# [Task goal]
Scan the records below for the line with "left front paw: (187, 243)" and the line with "left elbow: (547, 615)", and retype that range exactly, both ends included, pictures excepted.

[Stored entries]
════════════════

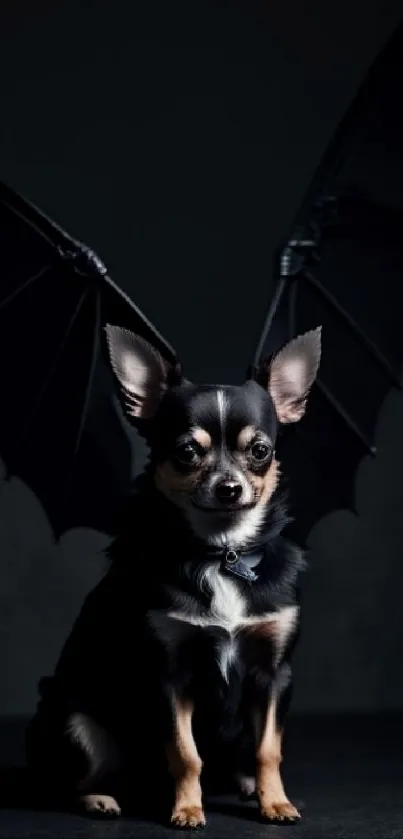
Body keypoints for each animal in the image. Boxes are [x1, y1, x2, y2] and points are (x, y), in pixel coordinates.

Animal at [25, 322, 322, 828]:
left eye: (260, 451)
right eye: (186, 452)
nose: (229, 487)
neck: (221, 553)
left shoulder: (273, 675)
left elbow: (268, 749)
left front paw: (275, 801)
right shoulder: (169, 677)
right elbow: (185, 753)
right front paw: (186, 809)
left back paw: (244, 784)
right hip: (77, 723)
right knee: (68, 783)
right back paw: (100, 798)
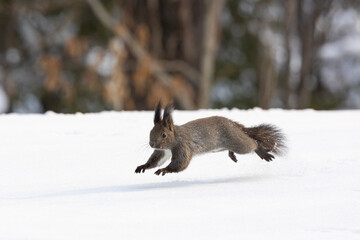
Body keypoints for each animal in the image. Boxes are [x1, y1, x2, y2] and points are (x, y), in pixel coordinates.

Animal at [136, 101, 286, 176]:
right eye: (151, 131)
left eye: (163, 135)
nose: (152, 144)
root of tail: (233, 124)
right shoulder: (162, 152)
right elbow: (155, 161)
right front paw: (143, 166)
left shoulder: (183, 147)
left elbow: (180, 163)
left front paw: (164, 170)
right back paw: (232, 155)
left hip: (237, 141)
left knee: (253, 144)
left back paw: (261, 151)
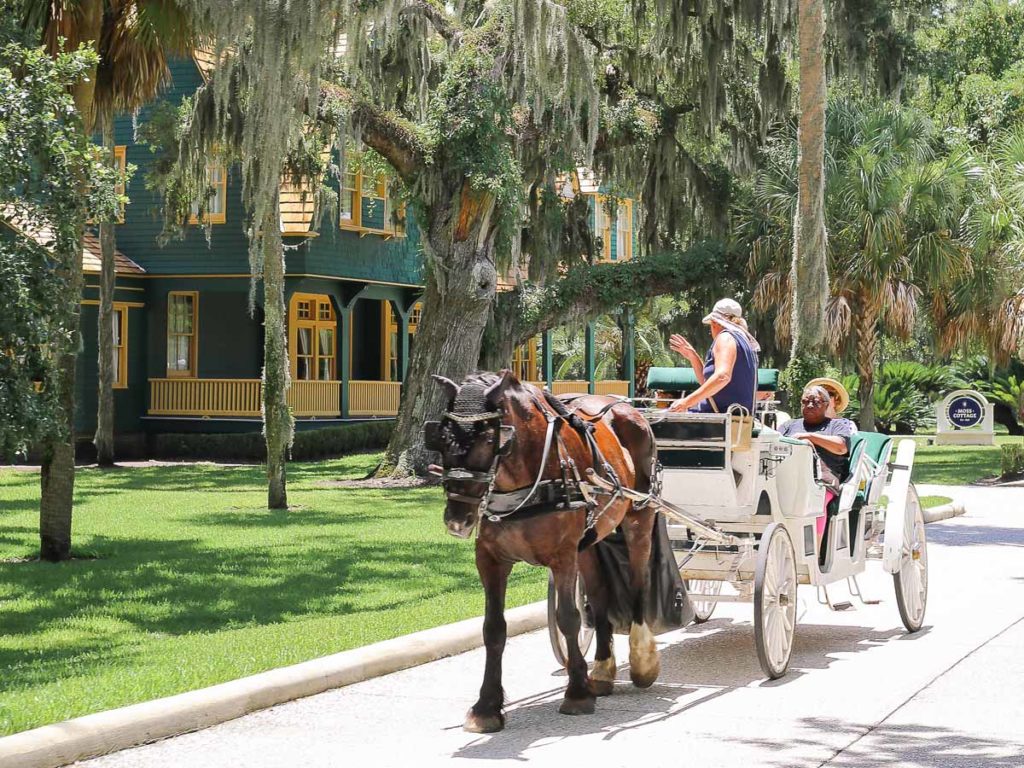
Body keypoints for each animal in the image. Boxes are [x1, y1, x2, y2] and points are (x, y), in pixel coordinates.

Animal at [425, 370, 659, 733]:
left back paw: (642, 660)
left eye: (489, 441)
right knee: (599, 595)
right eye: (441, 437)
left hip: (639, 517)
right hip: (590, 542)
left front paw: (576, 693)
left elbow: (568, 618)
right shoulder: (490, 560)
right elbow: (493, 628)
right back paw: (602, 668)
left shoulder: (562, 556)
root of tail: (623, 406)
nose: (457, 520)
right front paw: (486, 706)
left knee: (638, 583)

════════════════

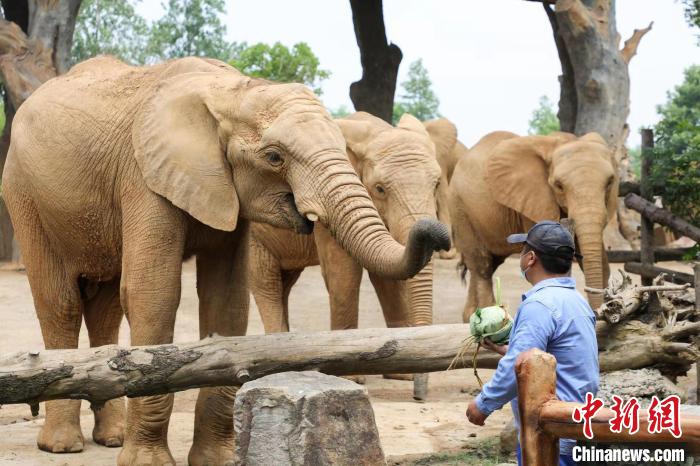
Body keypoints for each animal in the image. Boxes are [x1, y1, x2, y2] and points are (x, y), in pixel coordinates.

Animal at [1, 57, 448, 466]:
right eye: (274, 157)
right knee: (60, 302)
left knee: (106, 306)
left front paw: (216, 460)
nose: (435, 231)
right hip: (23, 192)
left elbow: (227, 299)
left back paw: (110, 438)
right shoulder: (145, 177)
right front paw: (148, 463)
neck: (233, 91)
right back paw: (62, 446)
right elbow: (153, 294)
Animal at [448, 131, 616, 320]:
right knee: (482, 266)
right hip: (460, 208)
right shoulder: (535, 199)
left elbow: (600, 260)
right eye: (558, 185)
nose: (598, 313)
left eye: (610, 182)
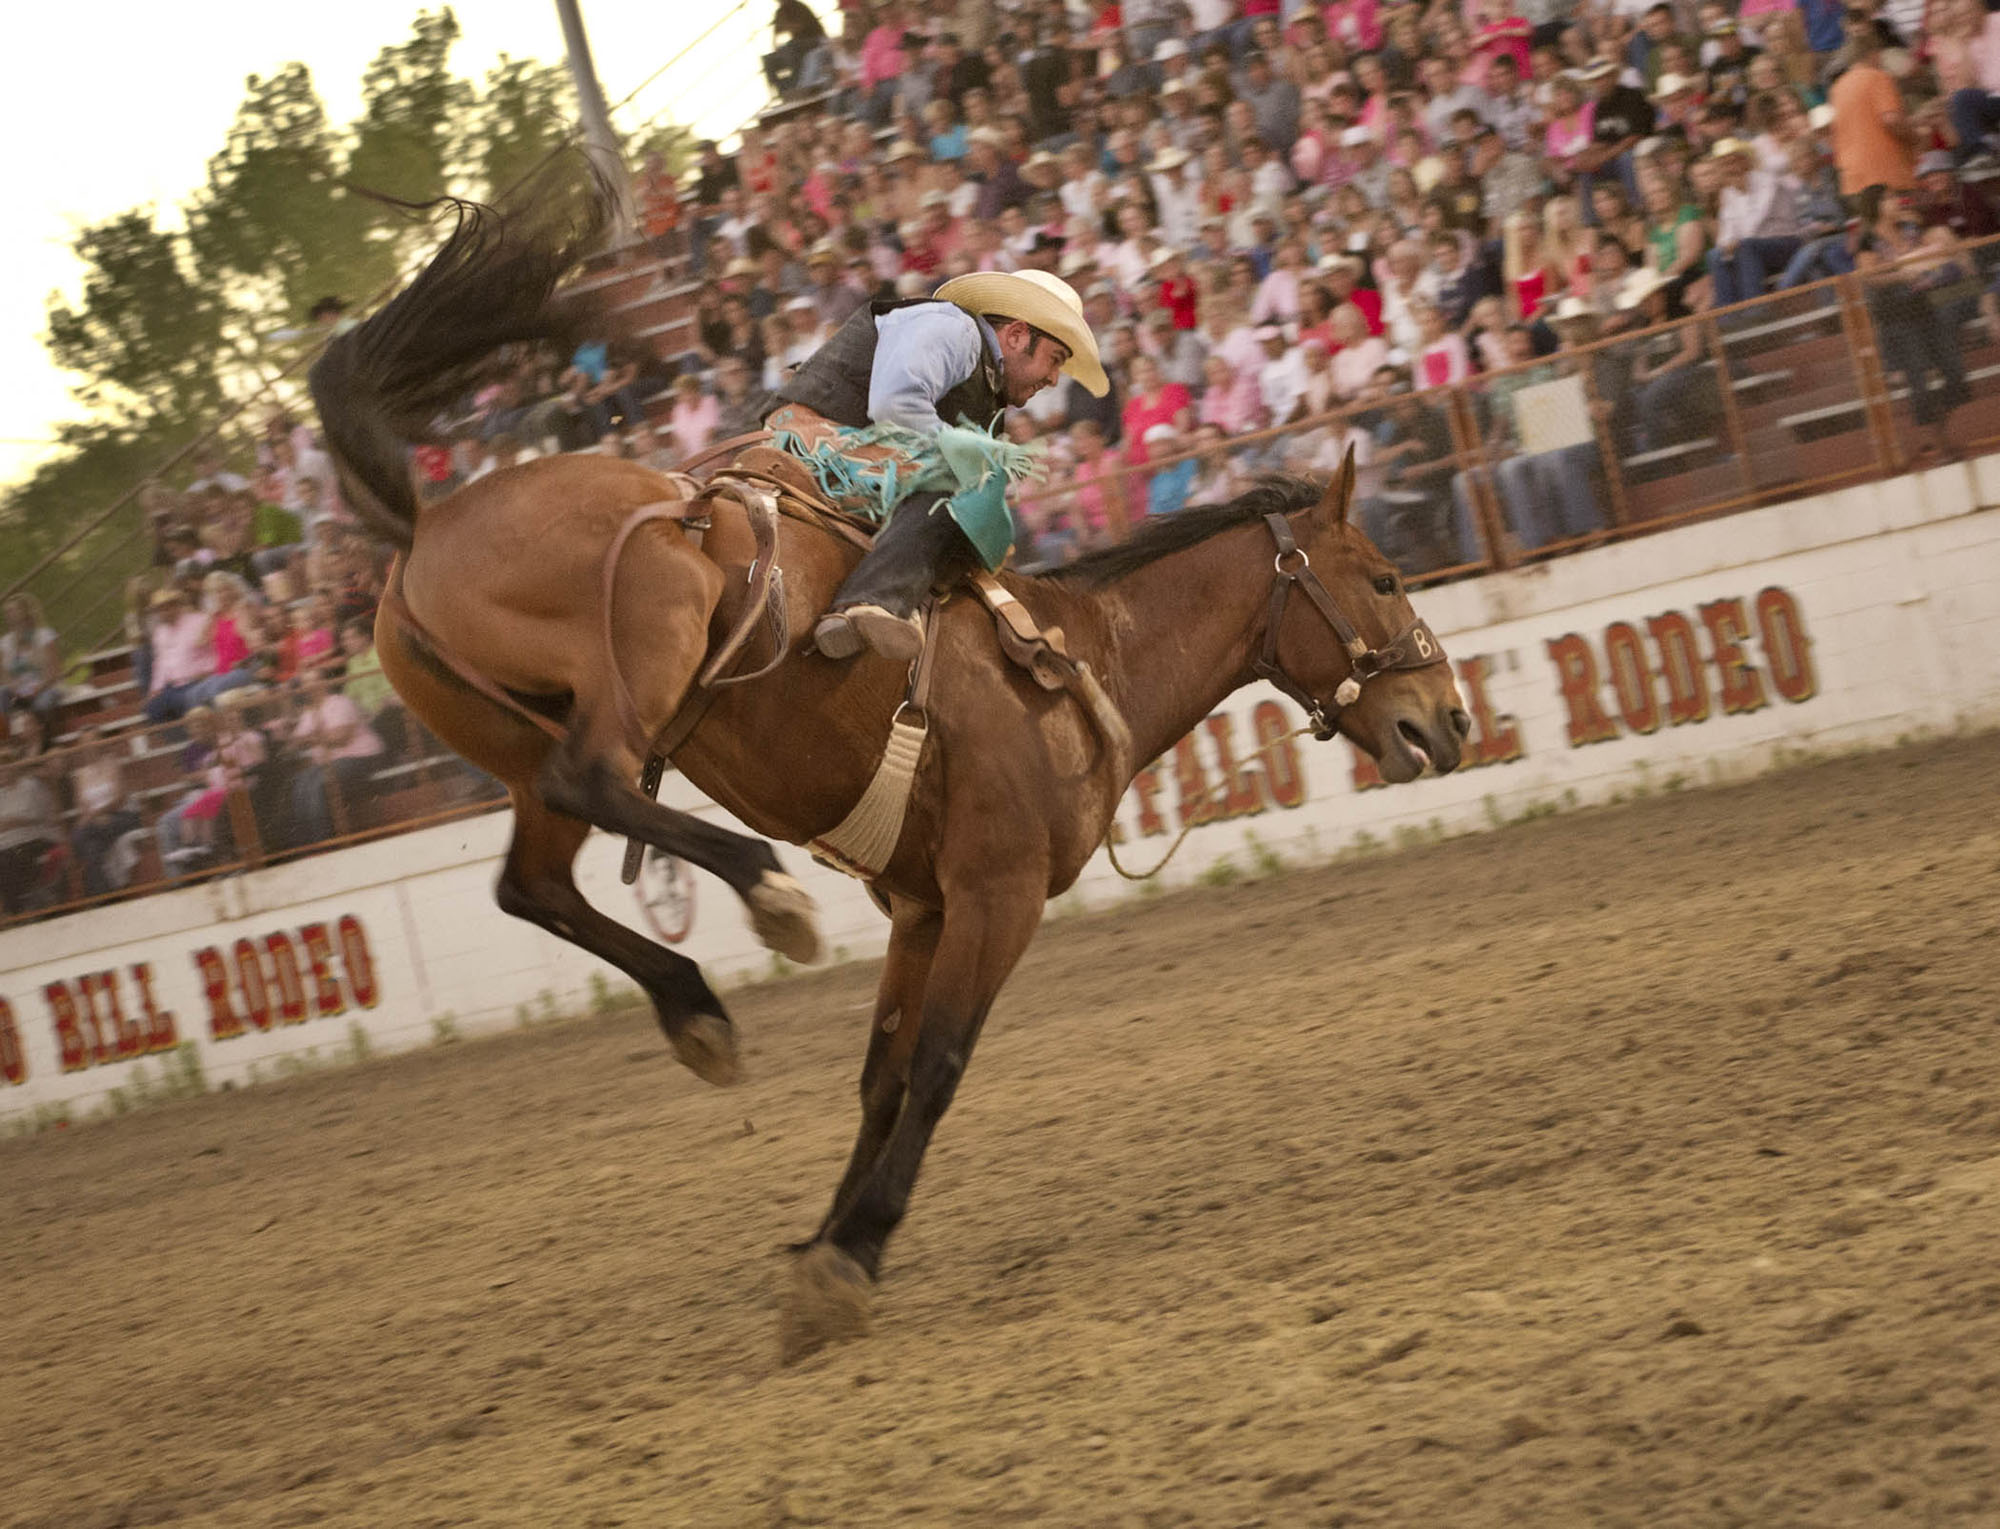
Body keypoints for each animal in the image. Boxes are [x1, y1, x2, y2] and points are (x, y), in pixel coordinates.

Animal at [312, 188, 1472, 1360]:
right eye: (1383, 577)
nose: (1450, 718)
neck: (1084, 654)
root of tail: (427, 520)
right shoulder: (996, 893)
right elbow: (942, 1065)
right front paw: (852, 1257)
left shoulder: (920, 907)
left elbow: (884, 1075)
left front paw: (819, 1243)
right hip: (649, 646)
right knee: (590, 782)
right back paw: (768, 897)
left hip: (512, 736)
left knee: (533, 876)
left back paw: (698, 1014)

════════════════

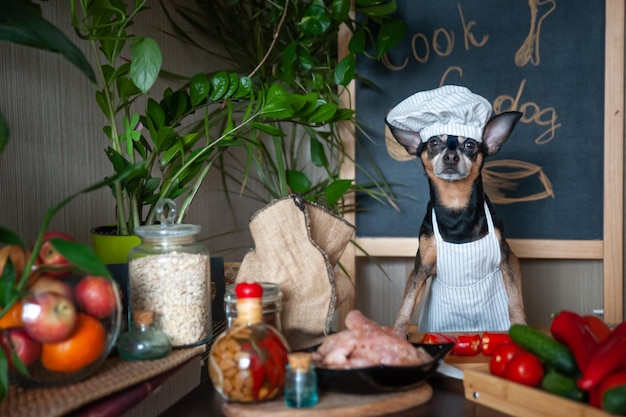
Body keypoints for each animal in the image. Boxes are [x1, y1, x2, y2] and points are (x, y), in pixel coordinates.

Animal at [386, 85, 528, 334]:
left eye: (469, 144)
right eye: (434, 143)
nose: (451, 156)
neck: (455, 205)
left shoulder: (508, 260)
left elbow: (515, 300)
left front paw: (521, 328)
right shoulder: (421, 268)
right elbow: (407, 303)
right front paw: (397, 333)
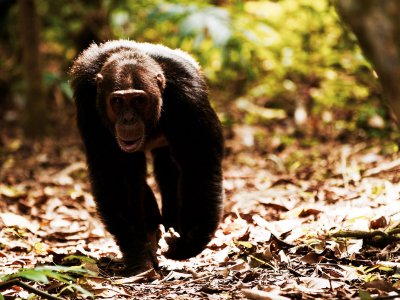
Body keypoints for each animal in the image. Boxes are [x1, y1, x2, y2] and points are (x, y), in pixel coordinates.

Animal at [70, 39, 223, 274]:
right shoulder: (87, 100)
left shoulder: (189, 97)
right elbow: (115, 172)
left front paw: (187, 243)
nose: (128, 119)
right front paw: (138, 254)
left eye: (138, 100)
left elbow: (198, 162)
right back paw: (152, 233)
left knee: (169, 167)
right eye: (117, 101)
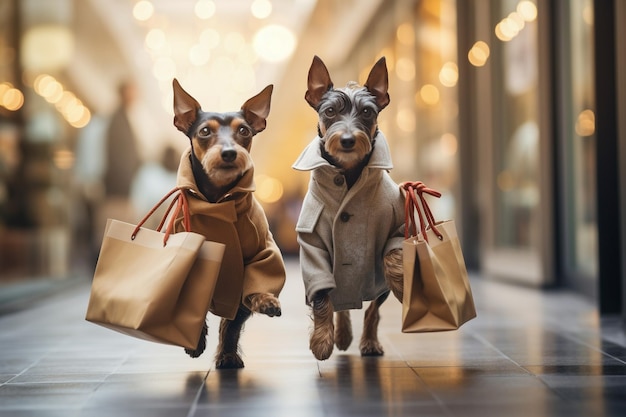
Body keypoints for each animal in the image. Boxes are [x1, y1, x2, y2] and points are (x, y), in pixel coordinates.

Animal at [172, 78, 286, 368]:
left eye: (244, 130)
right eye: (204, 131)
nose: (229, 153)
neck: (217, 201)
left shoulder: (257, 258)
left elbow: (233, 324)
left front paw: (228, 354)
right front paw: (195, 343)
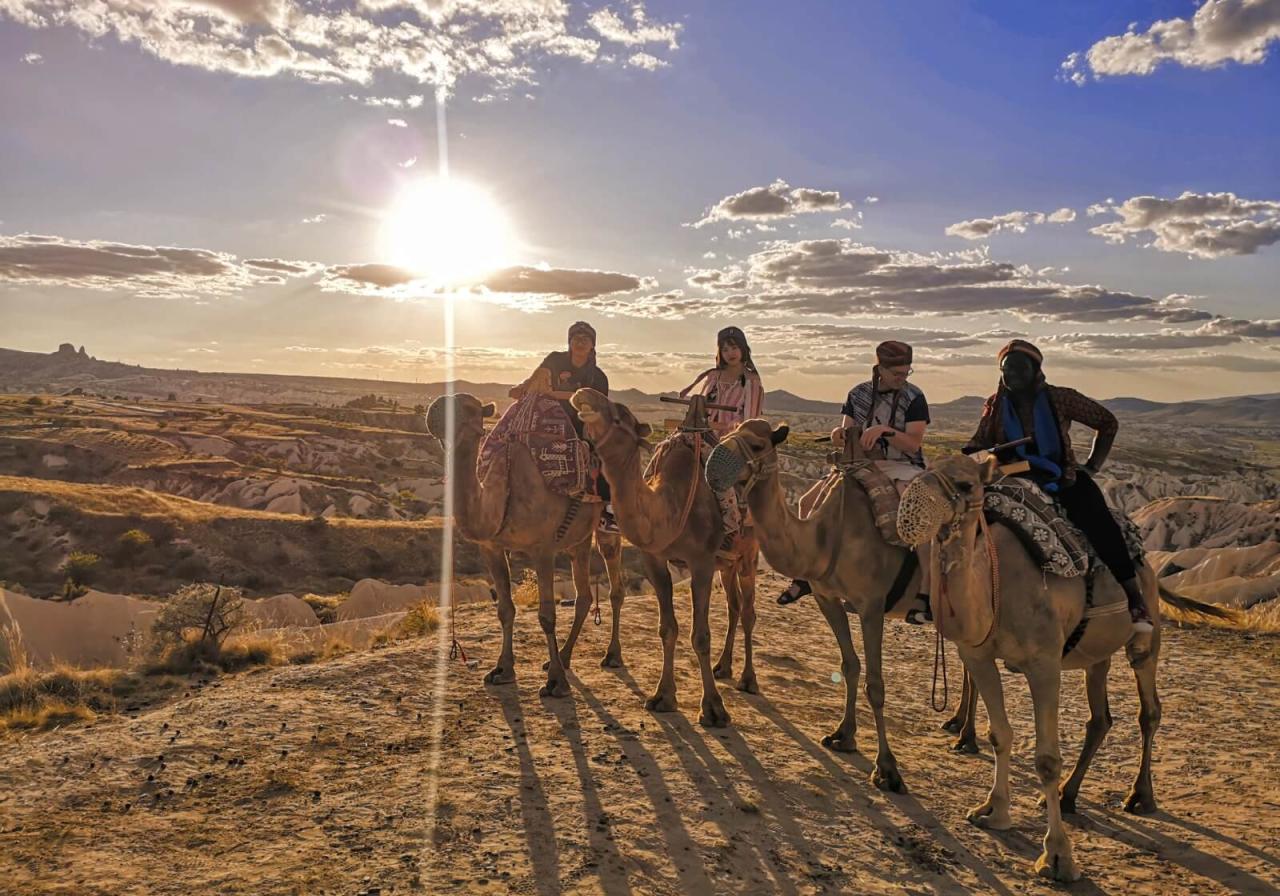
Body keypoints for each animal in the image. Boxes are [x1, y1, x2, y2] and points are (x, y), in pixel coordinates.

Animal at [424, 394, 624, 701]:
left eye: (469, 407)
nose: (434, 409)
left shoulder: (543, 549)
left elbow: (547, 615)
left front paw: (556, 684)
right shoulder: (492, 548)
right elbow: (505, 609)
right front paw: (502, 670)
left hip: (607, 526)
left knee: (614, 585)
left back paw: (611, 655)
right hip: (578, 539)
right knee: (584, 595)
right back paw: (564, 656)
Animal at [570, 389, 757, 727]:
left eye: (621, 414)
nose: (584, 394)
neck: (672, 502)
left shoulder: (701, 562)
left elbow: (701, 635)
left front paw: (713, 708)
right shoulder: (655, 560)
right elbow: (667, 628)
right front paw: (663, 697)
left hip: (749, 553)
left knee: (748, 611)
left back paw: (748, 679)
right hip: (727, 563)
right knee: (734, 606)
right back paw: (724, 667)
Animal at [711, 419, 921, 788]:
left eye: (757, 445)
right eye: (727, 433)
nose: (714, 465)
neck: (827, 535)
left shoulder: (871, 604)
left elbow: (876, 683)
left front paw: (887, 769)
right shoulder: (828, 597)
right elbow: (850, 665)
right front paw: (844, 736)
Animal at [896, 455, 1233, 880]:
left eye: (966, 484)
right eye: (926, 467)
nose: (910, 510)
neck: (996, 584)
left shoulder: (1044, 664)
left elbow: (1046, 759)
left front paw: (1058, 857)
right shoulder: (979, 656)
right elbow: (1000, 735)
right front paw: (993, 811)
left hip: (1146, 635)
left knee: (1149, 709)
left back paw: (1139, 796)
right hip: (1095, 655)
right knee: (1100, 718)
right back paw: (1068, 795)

════════════════

# [Solution to this problem]
left front paw: (187, 243)
nose: (128, 119)
right front paw: (138, 254)
left eye: (138, 100)
left elbow: (198, 162)
right back paw: (152, 233)
left knee: (169, 167)
right eye: (117, 101)
Body keypoints for each animal in the image. Boxes are [x1, y1, x2, y2] and points are (x, y), in pixel coordinates.

Animal at [172, 78, 286, 368]:
left eye: (244, 130)
right eye: (204, 131)
nose: (229, 153)
neck: (217, 201)
left shoulder: (257, 258)
left elbow: (233, 324)
left front paw: (228, 354)
right front paw: (195, 343)
Body keypoints for each animal in the image. Boxes are [x1, y1, x2, y2] and points are (x, y), in pixel coordinates.

Animal at [424, 394, 624, 701]:
left eye: (469, 407)
nose: (434, 409)
left shoulder: (543, 549)
left elbow: (547, 615)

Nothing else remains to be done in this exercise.